▶ _JOB_: The response should contain only those lines of the entries below that include the string "домены".

### EXTRACTED DATA ###

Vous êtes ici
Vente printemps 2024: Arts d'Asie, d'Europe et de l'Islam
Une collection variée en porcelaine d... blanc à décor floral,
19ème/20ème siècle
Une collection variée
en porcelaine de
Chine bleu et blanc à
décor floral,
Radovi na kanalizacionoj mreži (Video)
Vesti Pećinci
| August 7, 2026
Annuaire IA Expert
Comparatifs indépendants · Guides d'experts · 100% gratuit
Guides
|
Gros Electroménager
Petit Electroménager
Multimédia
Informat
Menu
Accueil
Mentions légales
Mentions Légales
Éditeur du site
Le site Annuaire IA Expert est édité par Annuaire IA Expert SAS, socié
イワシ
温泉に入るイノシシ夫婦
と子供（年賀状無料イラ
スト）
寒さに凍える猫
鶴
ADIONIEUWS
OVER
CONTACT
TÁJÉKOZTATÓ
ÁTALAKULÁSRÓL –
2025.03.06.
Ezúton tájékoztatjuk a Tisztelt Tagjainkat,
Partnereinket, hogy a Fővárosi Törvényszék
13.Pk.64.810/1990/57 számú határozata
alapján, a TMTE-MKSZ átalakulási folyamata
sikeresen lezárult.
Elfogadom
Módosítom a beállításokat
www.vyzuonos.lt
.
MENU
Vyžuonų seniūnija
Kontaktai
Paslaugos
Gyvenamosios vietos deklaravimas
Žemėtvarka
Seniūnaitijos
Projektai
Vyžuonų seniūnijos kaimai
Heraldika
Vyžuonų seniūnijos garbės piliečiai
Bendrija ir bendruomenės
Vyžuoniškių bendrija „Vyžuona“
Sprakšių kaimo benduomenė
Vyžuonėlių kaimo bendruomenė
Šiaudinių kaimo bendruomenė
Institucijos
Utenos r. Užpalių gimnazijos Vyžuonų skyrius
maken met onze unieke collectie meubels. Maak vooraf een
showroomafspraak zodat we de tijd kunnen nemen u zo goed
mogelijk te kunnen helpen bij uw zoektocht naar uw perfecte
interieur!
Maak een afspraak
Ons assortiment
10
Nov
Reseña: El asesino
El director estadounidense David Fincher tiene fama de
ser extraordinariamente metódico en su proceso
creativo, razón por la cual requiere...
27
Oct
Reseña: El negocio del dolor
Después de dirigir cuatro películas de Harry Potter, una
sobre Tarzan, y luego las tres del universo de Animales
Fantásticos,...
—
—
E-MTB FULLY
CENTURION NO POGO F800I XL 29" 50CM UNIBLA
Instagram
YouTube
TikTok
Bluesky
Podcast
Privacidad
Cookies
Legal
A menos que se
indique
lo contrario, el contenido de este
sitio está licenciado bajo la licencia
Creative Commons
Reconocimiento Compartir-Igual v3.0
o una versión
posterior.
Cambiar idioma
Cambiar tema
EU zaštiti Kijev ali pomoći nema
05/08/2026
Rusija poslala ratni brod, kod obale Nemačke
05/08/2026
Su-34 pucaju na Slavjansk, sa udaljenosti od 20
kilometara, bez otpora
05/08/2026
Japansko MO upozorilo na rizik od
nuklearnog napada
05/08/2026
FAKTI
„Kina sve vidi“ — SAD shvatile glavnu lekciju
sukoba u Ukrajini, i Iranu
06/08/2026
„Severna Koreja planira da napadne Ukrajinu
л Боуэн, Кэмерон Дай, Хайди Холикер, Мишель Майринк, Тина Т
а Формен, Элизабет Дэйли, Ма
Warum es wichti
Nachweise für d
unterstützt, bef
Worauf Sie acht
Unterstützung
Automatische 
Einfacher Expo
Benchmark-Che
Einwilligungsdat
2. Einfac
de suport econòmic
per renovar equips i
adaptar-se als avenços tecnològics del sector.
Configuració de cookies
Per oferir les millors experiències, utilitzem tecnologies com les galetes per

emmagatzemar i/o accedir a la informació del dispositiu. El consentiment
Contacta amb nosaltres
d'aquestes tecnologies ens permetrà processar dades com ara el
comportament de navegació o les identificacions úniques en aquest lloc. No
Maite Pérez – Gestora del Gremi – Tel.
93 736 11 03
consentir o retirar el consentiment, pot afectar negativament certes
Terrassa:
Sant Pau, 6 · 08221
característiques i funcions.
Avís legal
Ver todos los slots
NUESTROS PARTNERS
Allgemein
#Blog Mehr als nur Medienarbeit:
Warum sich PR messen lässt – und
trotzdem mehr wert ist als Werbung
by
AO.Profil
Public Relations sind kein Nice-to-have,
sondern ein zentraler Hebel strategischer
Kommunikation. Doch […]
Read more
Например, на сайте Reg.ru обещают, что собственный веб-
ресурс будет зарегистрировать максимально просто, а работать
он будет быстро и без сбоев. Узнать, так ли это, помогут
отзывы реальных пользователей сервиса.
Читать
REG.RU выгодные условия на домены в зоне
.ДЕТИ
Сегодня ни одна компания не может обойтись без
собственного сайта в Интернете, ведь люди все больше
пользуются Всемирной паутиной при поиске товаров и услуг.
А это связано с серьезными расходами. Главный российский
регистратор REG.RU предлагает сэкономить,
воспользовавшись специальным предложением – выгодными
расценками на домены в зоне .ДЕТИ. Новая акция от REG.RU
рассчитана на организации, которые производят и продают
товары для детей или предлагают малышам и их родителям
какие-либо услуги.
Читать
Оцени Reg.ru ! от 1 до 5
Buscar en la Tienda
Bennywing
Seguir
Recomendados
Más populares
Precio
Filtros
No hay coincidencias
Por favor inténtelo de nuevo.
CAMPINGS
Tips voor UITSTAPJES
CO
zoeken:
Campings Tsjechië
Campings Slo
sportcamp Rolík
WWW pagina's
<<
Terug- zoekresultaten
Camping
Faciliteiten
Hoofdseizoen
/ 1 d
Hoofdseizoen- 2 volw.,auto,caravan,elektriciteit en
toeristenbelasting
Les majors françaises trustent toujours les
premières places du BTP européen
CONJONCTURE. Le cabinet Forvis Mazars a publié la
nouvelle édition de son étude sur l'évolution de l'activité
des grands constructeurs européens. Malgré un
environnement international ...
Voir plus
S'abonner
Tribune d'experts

###

▶ _OUTPUT_:
REG.RU выгодные условия на домены в зоне
расценками на домены в зоне .ДЕТИ. Новая акция от REG.RU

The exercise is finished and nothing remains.